#### What to do:
Copy the stretch of the article on the Senate CBD bill from "Democrats and Republicans" through "as non-CBD products." word for word.

#### Quoted passage:
— start —
CBD Foods and Supplements Would Get Equal Billing with Non-CBD Products for FDA Review Under a Newly Filed Senate Bill

Democrats and Republicans rarely agree on anything anymore, but last week they found common ground on something the cannabis industry has been calling for at least three years: a legal pathway to give cannabidiol (CBD) food and supplements equal billing before the FDA.
Written by 
Joan Oleck, Cannabis Journalist.
|Last Updated:

A potential pathway came in the form of a U.S. Senate bill filed last week. Its bipartisan sponsors are four senators – cannabis advocates Ron Wyden and Jeff Merkley, both Democrats of Oregon, and Rand Paul, a conservative Republican from the major hemp-growing state of Kentucky. Their Hemp Access and Consumer Safety Act of 2021 would give CBD foods and supplements the same regulatory status for the Food and Drug Administration’s review as non-CBD products.

The FDA is the federal agency which ensures the efficacy, safety and security of human and veterinary foods and drugs, among other products.

As the trade site publication Nutraceuticals World reported, “The [current] regulatory framework surrounding the [Food, Drug and Cosmetic Act] prevents FDA from setting clear regulatory frameworks for hemp and hemp-derived CBD when used as food and supplement ingredients.” If the senators’ bill passes (and gets approval from the U.S. House and president), CBD foods and supplements would enjoy the same protections as non-CBD products approved by the FDA.
— end —
#### Source data:
— start —
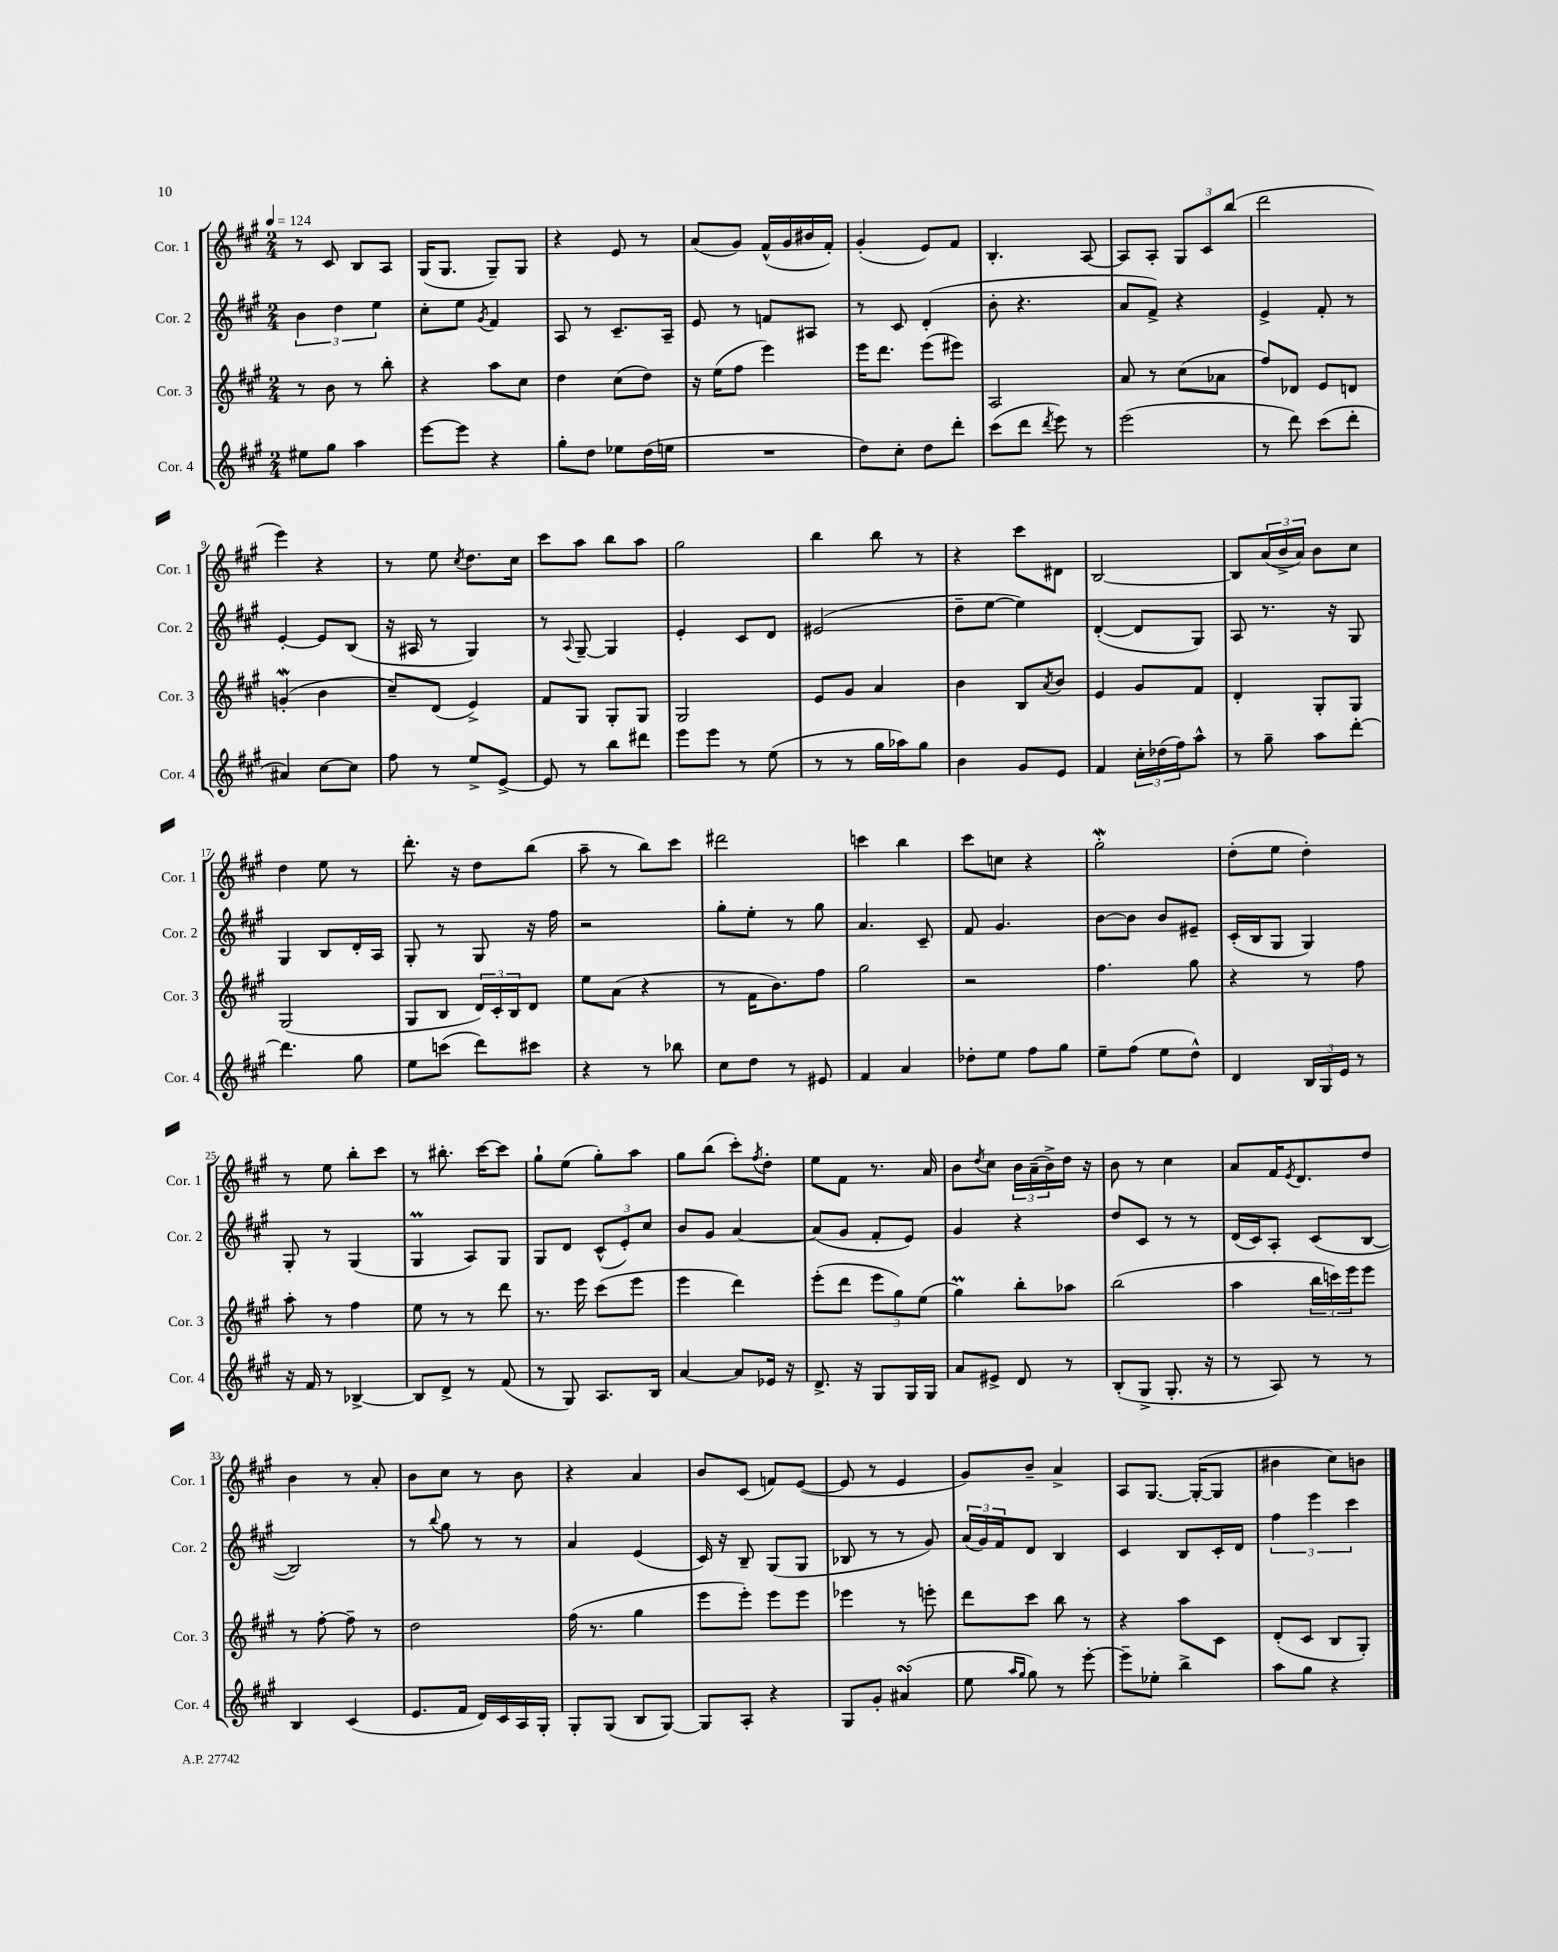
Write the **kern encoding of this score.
— end —
#### Right answer:
Democrats and Republicans rarely agree on anything anymore, but last week they found common ground on something the cannabis industry has been calling for at least three years: a legal pathway to give cannabidiol (CBD) food and supplements equal billing before the FDA.
Written by 
Joan Oleck, Cannabis Journalist.
|Last Updated:

A potential pathway came in the form of a U.S. Senate bill filed last week. Its bipartisan sponsors are four senators – cannabis advocates Ron Wyden and Jeff Merkley, both Democrats of Oregon, and Rand Paul, a conservative Republican from the major hemp-growing state of Kentucky. Their Hemp Access and Consumer Safety Act of 2021 would give CBD foods and supplements the same regulatory status for the Food and Drug Administration’s review as non-CBD products.